Şimdi şöyle oldu, Okan Yalabık’ın yeni sezonda yeni bir diziye başlayacağını Ekranella’da okuyunca
adeta çocuklar gibi şenlendim. Çünkü lafı dolandırmaya gerek duyacak değilim, kendisi dev hastası olduğum bir adam. Sözlüklere ‘naif’ kelimesi için bir karşılık seçsem, onun fotoğrafı olurdu kesinlikle. Mütemadiyen hortlayan bir televizyon geyiği vardır internetlerde, “Kürk Mantolu Madonna’nın dizisi çekiliyormuş,” diye, işte Raif Efendi’yi şu dünyada emanet edebileceğim tek oyuncudur. Tabii kitapla herhangi bir ilgim bulunmadığı ve dizi de çeken birisi olmadığımdan, kimse bana cast sormuyor maalesef. Ama nice şahane kitabın dizi olunca yitip gittiği şu dünyada, bu efsane adamı Okan Yalabık’a gözüm kapalı emanet ederim yine de.
Oynadığı rol ister Hatırla Sevgili’deki Necdet kadar incelikli, ister Muhteşem Yüzyıl’daki Pargalı kadar azametli olsun, her seferinde hem bambaşka, ama hem de kendisi olabilen bir adam Okan Yalabık. Katiyetle düştüğü bir tekrar yok, ama net bir şekli var. Ondan ne bekleyeceğimizi ve hayal kırıklığına uğramayacağımızı biliyoruz, ama “Off yine mi aynı şey?” demeyeceğimiz de bir o kadar aşikâr.
O sakin sesiyle tane tane anlattığı ne varsa ikna edebilecek, sevdiği kim varsa hep beraber bağrımıza basacağımız, kızdığı kim varsa alayından nefret edeceğimiz kadar etkileyici bir adamın, aynı anda bir o kadar kendi halinde, dün markette önümüze geçti diye kızdığımız ya da pastanede iki top dondurma aldığımız birinden hiç farkı yokmuş gibi durması, çok hayran olunacak bir şey değil de nedir sormak isterim.

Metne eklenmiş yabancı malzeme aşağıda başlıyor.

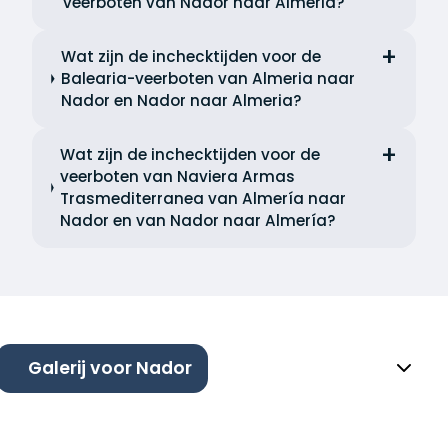
veerboten van Nador naar Almeria?
Wat zijn de inchecktijden voor de
Balearia-veerboten van Almeria naar
Nador en Nador naar Almeria?
Wat zijn de inchecktijden voor de
veerboten van Naviera Armas
Trasmediterranea van Almería naar
Nador en van Nador naar Almería?
Galerij voor Nador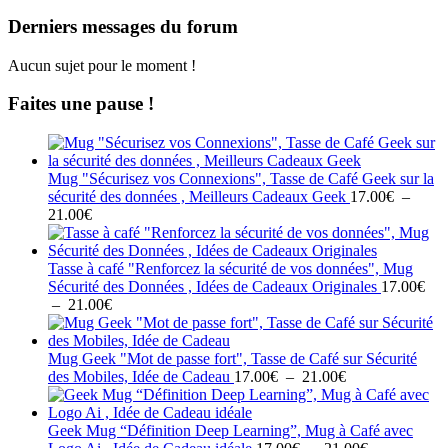
Derniers messages du forum
Aucun sujet pour le moment !
Faites une pause !
Mug "Sécurisez vos Connexions", Tasse de Café Geek sur la
sécurité des données , Meilleurs Cadeaux Geek
17.00
€
–
Plage
21.00
€
de
prix :
17.00€
Tasse à café "Renforcez la sécurité de vos données", Mug
à
Sécurité des Données , Idées de Cadeaux Originales
17.00
€
21.00€
Plage
–
21.00
€
de
prix :
17.00€
Mug Geek "Mot de passe fort", Tasse de Café sur Sécurité
à
Plage
des Mobiles, Idée de Cadeau
17.00
€
–
21.00
€
21.00€
de
prix :
17.00€
Geek Mug “Définition Deep Learning”, Mug à Café avec
à
Plage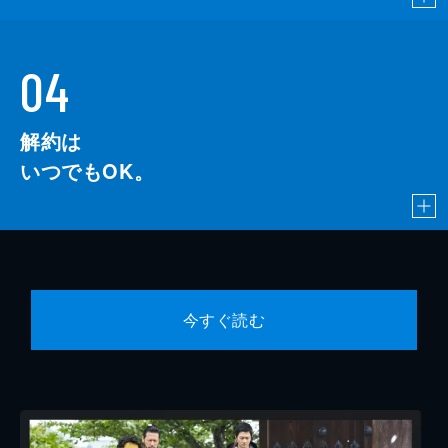
04
解約は
いつでもOK。
今すぐ読む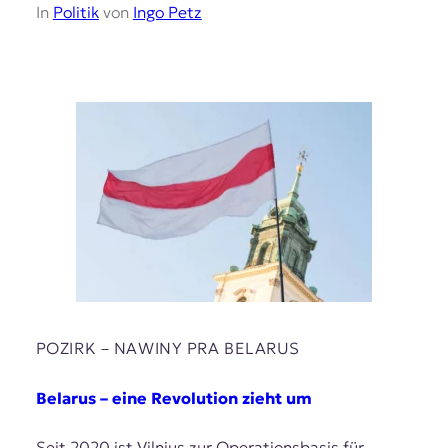
In
Politik
von
Ingo Petz
POZIRK – NAWІNY PRA BELARUS
Belarus – eine Revolution zieht um
Seit 2020 ist Vilnius zur Operationsbasis für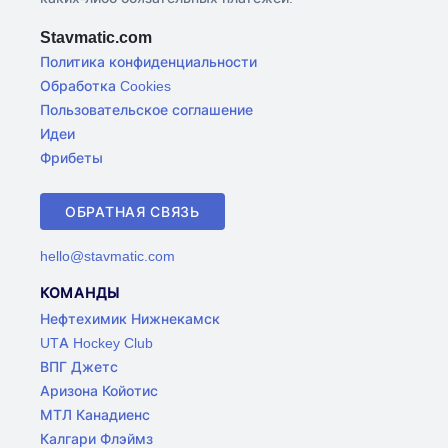
Stavmatic.com
Политика конфиденциальности
Обработка Cookies
Пользовательское соглашение
Идеи
Фрибеты
ОБРАТНАЯ СВЯЗЬ
hello@stavmatic.com
КОМАНДЫ
Нефтехимик Нижнекамск
UTA Hockey Club
ВПГ Джетс
Аризона Койотис
МТЛ Канадиенс
Калгари Флэймз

Popüler bir oyuncu olduğu zaten su götürmez kendisinin, ama bana kalsa gece gündüz onu konuşuyor olmamız gerek, çünkü ne yaparsa yapsın onun kadar hakkını veren az insan gördüm. Yüzüklerin Efendisi’nde Frodo’ya verilen o mektupta dediği gibi ‘Altın olan her şey parlamaz’ ve belki de o yüzden değerini suratlarına yazarak gezmeyen insanlar diğerlerinden daha kıymetli. Dilerim uzun ömürlü bol reytingli bir dizi olur bu dizisi de, doya doya izleriz kendisini.